■ **Data for this exercise**
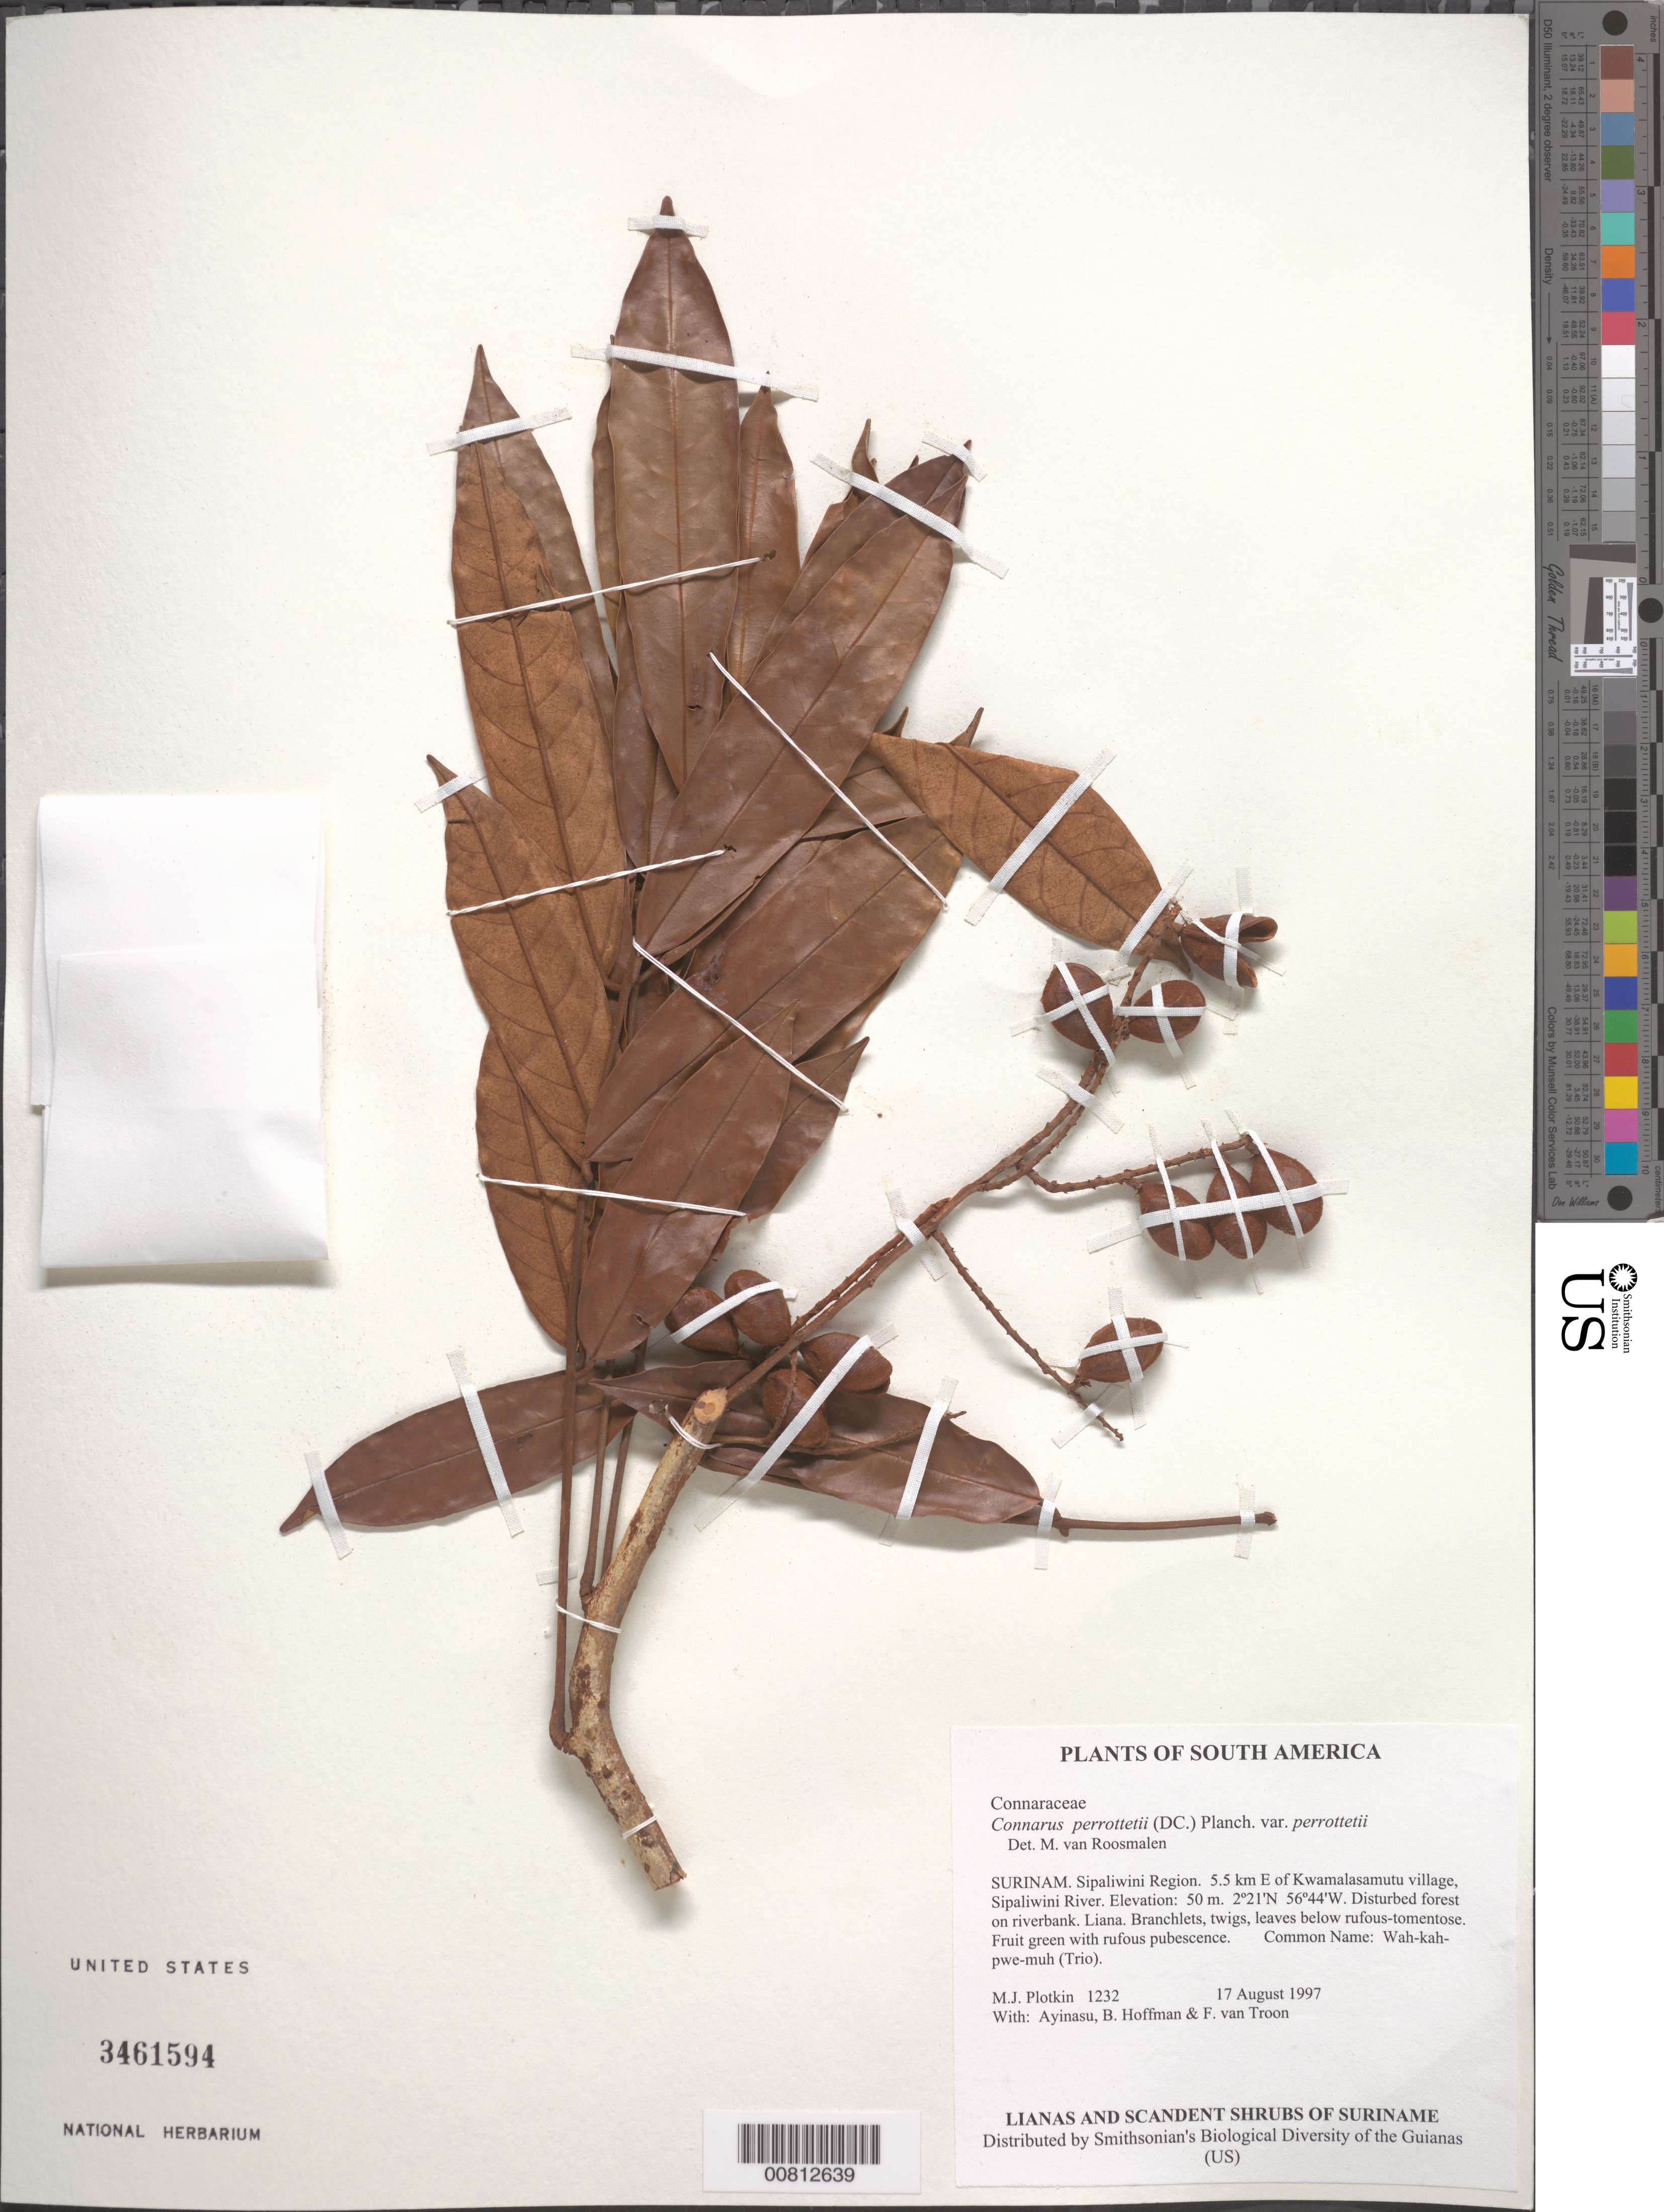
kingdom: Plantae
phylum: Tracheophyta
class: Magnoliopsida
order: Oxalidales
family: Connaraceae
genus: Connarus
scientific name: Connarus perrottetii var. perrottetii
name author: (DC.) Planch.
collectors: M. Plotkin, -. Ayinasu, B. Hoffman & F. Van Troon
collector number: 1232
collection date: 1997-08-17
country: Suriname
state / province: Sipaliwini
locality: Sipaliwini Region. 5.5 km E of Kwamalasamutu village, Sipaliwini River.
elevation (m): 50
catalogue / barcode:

■ **Short task**
Turn the data from the line containing "class: Magnoliopsida" to the line containing "locality: Sipaliwini Region.", both included, into a numbered list with any blank lines left out.

■ **In response**
1. class: Magnoliopsida
2. order: Oxalidales
3. family: Connaraceae
4. genus: Connarus
5. scientific name: Connarus perrottetii var. perrottetii
6. name author: (DC.) Planch.
7. collectors: M. Plotkin, -. Ayinasu, B. Hoffman & F. Van Troon
8. collector number: 1232
9. collection date: 1997-08-17
10. country: Suriname
11. state / province: Sipaliwini
12. locality: Sipaliwini Region. 5.5 km E of Kwamalasamutu village, Sipaliwini River.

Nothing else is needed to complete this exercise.